Let $(\Omega, \mathcal{F}, \mu)$ be a finite measure space, and let $\mathcal{A}$ be an algebra generating $\mathcal{F}$.
It is well-known that $\mu$ enjoys the following approximation property: For all $\epsilon>0$ and $F\in\mathcal{F}$, there exists $A \in \mathcal{A}$ such that $\mu(F \triangle A) < \epsilon$.
My general question is
When does the following, stronger approximation property hold?
For all $\epsilon>0$ and $F \in \mathcal{F}$, there exists $A \in \mathcal{A}$, $A \subseteq F$, such that $P(F-A)< \epsilon$.
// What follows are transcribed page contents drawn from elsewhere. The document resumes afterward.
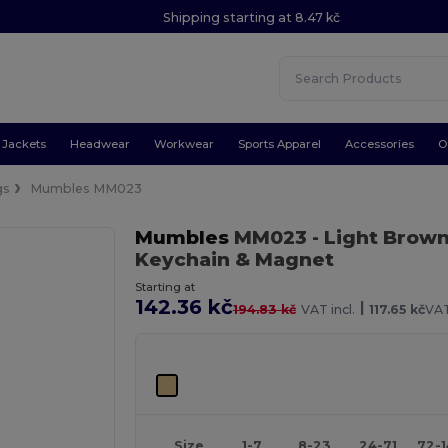
Shipping starting at 8.47 kč
Jackets
Headwear
Workwear
Sports Apparel
Accessories
O
gs
Mumbles MM023
Mumbles
MM023
- Light Brow
Keychain & Magnet
Starting at
142.36 kč
|
194.83 kč
VAT incl.
117.65 kč
VAT
Size
1-7
8-23
24-71
72-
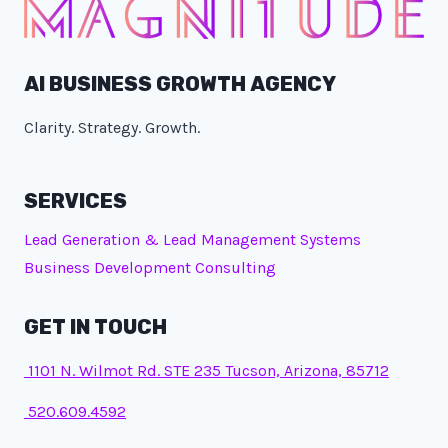
AI BUSINESS GROWTH AGENCY
Clarity. Strategy. Growth.
SERVICES
Lead Generation & Lead Management Systems
Business Development Consulting
GET IN TOUCH
1101 N. Wilmot Rd. STE 235 Tucson, Arizona, 85712
520.609.4592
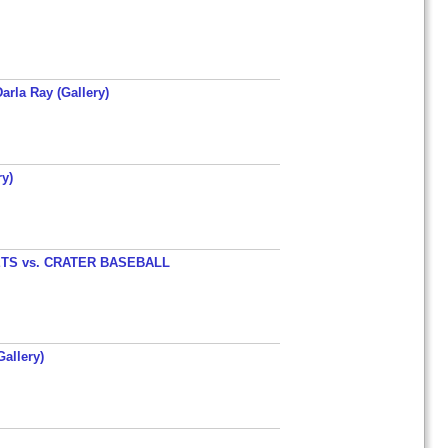
arla Ray (Gallery)
y)
TS vs. CRATER BASEBALL
allery)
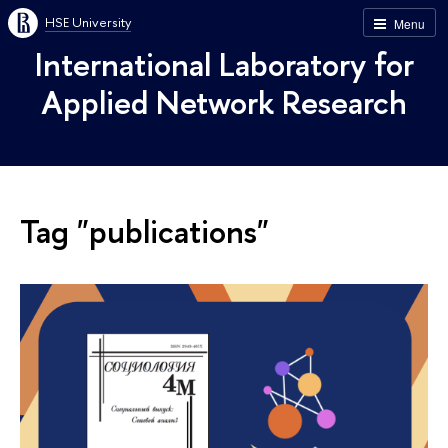
HSE University
Menu
International Laboratory for
Applied Network Research
Tag "publications"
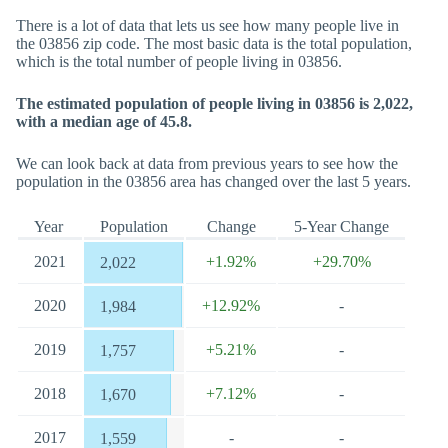
There is a lot of data that lets us see how many people live in
the 03856 zip code. The most basic data is the total population,
which is the total number of people living in 03856.
The estimated population of people living in 03856 is 2,022,
with a median age of 45.8.
We can look back at data from previous years to see how the
population in the 03856 area has changed over the last 5 years.
Year
Population
Change
5-Year Change
2021
+1.92%
+29.70%
2,022
2020
+12.92%
-
1,984
2019
+5.21%
-
1,757
2018
+7.12%
-
1,670
2017
-
-
1,559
More specifically, I'm mainly interested in products of finite spaces. That is, for each $n \in \mathbb{N}$, let $A_n$ be a finite set equipped with discrete topology. Let $\Omega = \prod_n A_n$. Let $\mathcal{F}$ be the Borel $\sigma$-algebra in the product topology, and let $\mathcal{A}$ be the algebra of cylinder sets of the form $$B_1 \times B_2 \times..., \ B_n \subseteq A_n, \ \text{and} \ B_n = A_n \ \text{for all but finitely many $n$}.$$
In this case, one result that is pretty close to what I want is that $\mu$ can be approximated from within by compact sets. See this. But I don't think that compact sets are necessarily members of $\mathcal{A}$, so it doesn't quite answer my question.
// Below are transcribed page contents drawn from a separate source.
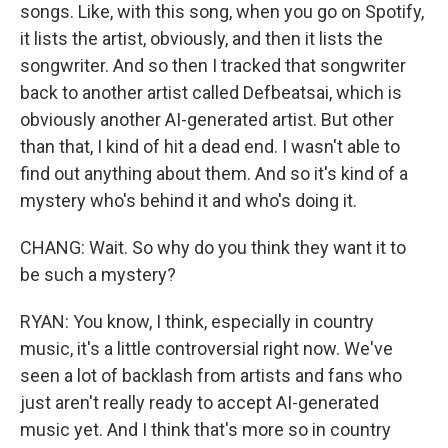
songs. Like, with this song, when you go on Spotify,
it lists the artist, obviously, and then it lists the
songwriter. And so then I tracked that songwriter
back to another artist called Defbeatsai, which is
obviously another AI-generated artist. But other
than that, I kind of hit a dead end. I wasn't able to
find out anything about them. And so it's kind of a
mystery who's behind it and who's doing it.
CHANG: Wait. So why do you think they want it to
be such a mystery?
RYAN: You know, I think, especially in country
music, it's a little controversial right now. We've
seen a lot of backlash from artists and fans who
just aren't really ready to accept AI-generated
music yet. And I think that's more so in country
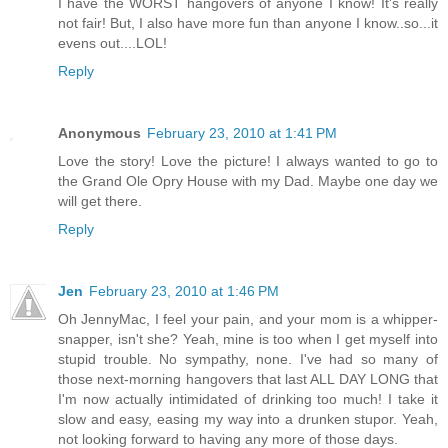
I have the WORST hangovers of anyone I know! It's really
not fair! But, I also have more fun than anyone I know..so...it
evens out....LOL!
Reply
Anonymous
February 23, 2010 at 1:41 PM
Love the story! Love the picture! I always wanted to go to
the Grand Ole Opry House with my Dad. Maybe one day we
will get there.
Reply
Jen
February 23, 2010 at 1:46 PM
Oh JennyMac, I feel your pain, and your mom is a whipper-
snapper, isn't she? Yeah, mine is too when I get myself into
stupid trouble. No sympathy, none. I've had so many of
those next-morning hangovers that last ALL DAY LONG that
I'm now actually intimidated of drinking too much! I take it
slow and easy, easing my way into a drunken stupor. Yeah,
not looking forward to having any more of those days.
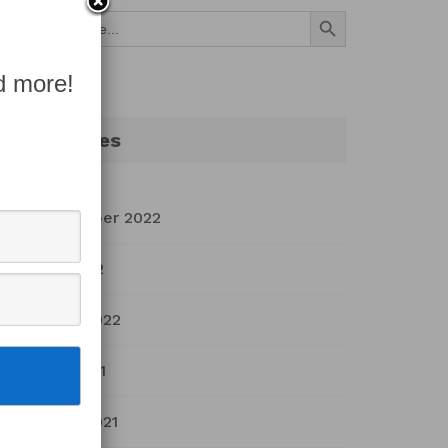
Search Button
Search
for:
d more!
Archives
September 2022
July 2022
March 2022
April 2021
March 2021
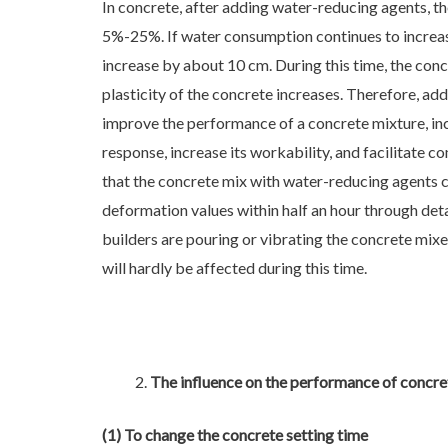
In concrete, after adding water-reducing agents, th
5%-25%. If water consumption continues to increas
increase by about 10 cm. During this time, the concr
plasticity of the concrete increases. Therefore, a
improve the performance of a concrete mixture, incr
response, increase its workability, and facilitate c
that the concrete mix with water-reducing agents 
deformation values within half an hour through det
builders are pouring or vibrating the concrete mixe
will hardly be affected during this time.
The influence on the performance of concret
(1) To change the concrete setting time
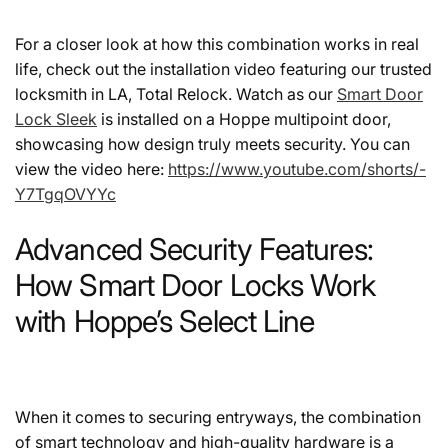
For a closer look at how this combination works in real
life, check out the installation video featuring our trusted
locksmith in LA, Total Relock. Watch as our
Smart Door
Lock Sleek
is installed on a Hoppe multipoint door,
showcasing how design truly meets security. You can
view the video here:
https://www.youtube.com/shorts/-
Y7TgqOVYYc
Advanced Security Features:
How Smart Door Locks Work
with Hoppe’s Select Line
When it comes to securing entryways, the combination
of smart technology and high-quality hardware is a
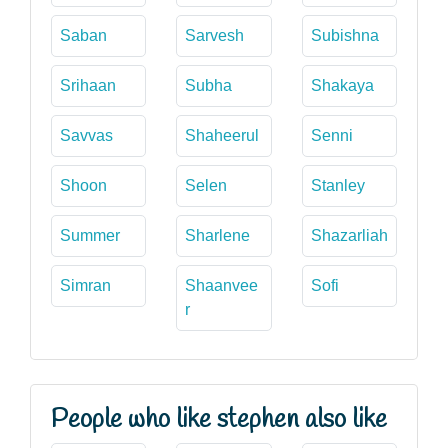
Saban
Sarvesh
Subishna
Srihaan
Subha
Shakaya
Savvas
Shaheerul
Senni
Shoon
Selen
Stanley
Summer
Sharlene
Shazarliah
Simran
Shaanvee
Sofi
r
People who like stephen also like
What got me thinking about this was this post. In the presence of finite additivity, approximation from within by a compact class is sufficient for countable additivity. The present question, in the special case of products of finite spaces, is a sort of converse: When is countable additivity sufficient for approximation by the compact class that generates $\mathcal{F}$?
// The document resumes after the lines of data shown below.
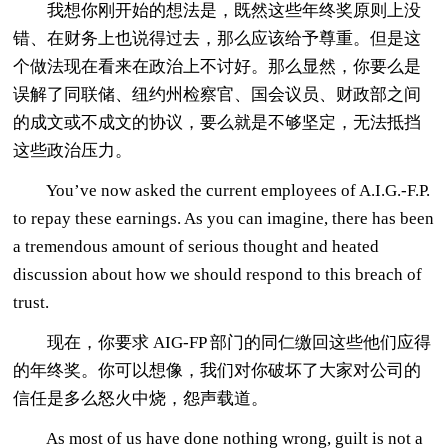
我想你刚开始的想法是，既然这些年终奖原则上没
错、在财务上也说得过去，那么应该给予尊重。但是这
个做法现在看来在政治上不讨好。那么显然，你要么是
误解了同联储、纽约州检察官、国会议员、财政部之间
的成文或不成文的协议，要么就是不够坚定，无法抵挡
这些政治压力。
You’ve now asked the current employees of A.I.G.-F.P.
to repay these earnings. As you can imagine, there has been
a tremendous amount of serious thought and heated
discussion about how we should respond to this breach of
trust.
现在，你要求 AIG-FP 部门的同仁缴回这些他们应得
的年终奖。你可以想像，我们对你破坏了大家对公司的
信任是多么怒火中烧，怨声载道。
As most of us have done nothing wrong, guilt is not a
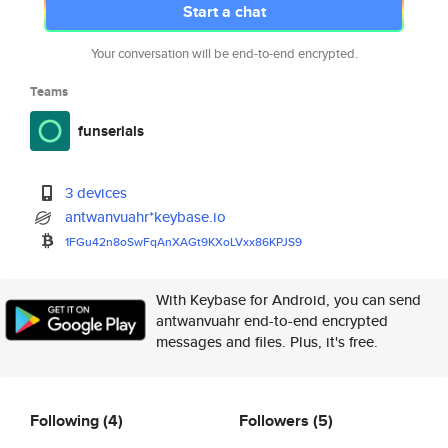
Start a chat
Your conversation will be end-to-end encrypted.
Teams
funserials
3 devices
antwanvuahr*keybase.io
1FGu42n8oSwFqAnXAGt9KXoLVxx86K
PJS9
With Keybase for Android, you can send
antwanvuahr end-to-end encrypted
messages and files. Plus, it's free.
Following
(4)
Followers
(5)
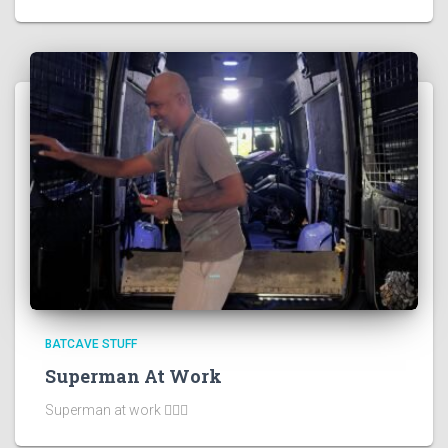
BATCAVE STUFF
Superman At Work
Superman at work 🦸🏻‍♂️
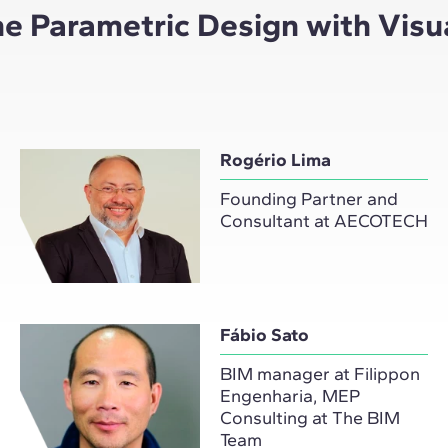
the Parametric Design with Vis
Rogério Lima
Founding Partner and
Consultant at AECOTECH
Fábio Sato
BIM manager at Filippon
Engenharia, MEP
Consulting at The BIM
Team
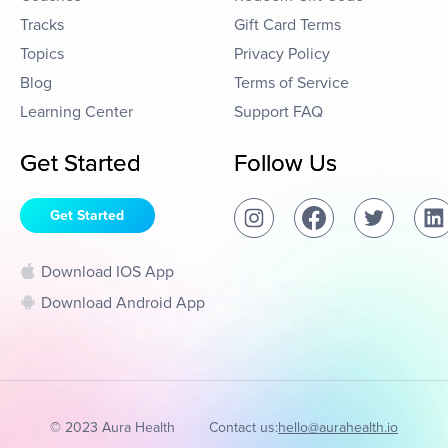
Tracks
Gift Card Terms
Topics
Privacy Policy
Blog
Terms of Service
Learning Center
Support FAQ
Get Started
Follow Us
Get Started
Download IOS App
Download Android App
© 2023 Aura Health
Contact us:
hello@aurahealth.io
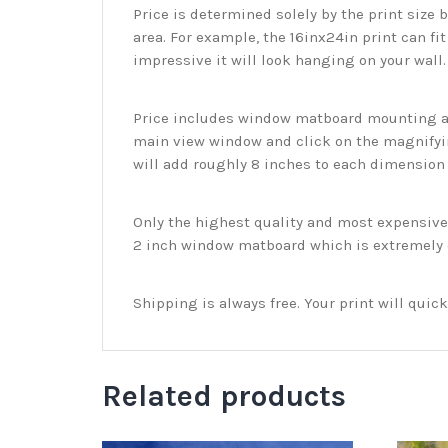
Price is determined solely by the print size 
area. For example, the 16inx24in print can fit
impressive it will look hanging on your wall
Price includes window matboard mounting and
main view window and click on the magnifyin
will add roughly 8 inches to each dimension o
Only the highest quality and most expensive m
2 inch window matboard which is extremely du
Shipping is always free. Your print will qui
Related products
I think it is rather rare for this to be true, at least in natural examples where $\mathcal{A}$ consists of "nice sets" on which the measure is very easy to understand. In particular, it is not true in your infinite product example. Indeed, there are only countably many cylinder sets, so you can get a countable subset $Q\subseteq\Omega$ which intersects every nonempty cylinder set. If $\mu$ is the product measure for the uniform probability measure on each $A_n$ and each $A_n$ has more than one point, then $Q$ will have measure $0$, so the complement $Q^c$ has measure $1$. But $Q^c$ does not contain any nonempty cylinder sets, so its measure cannot be approximated by cylinder sets it contains.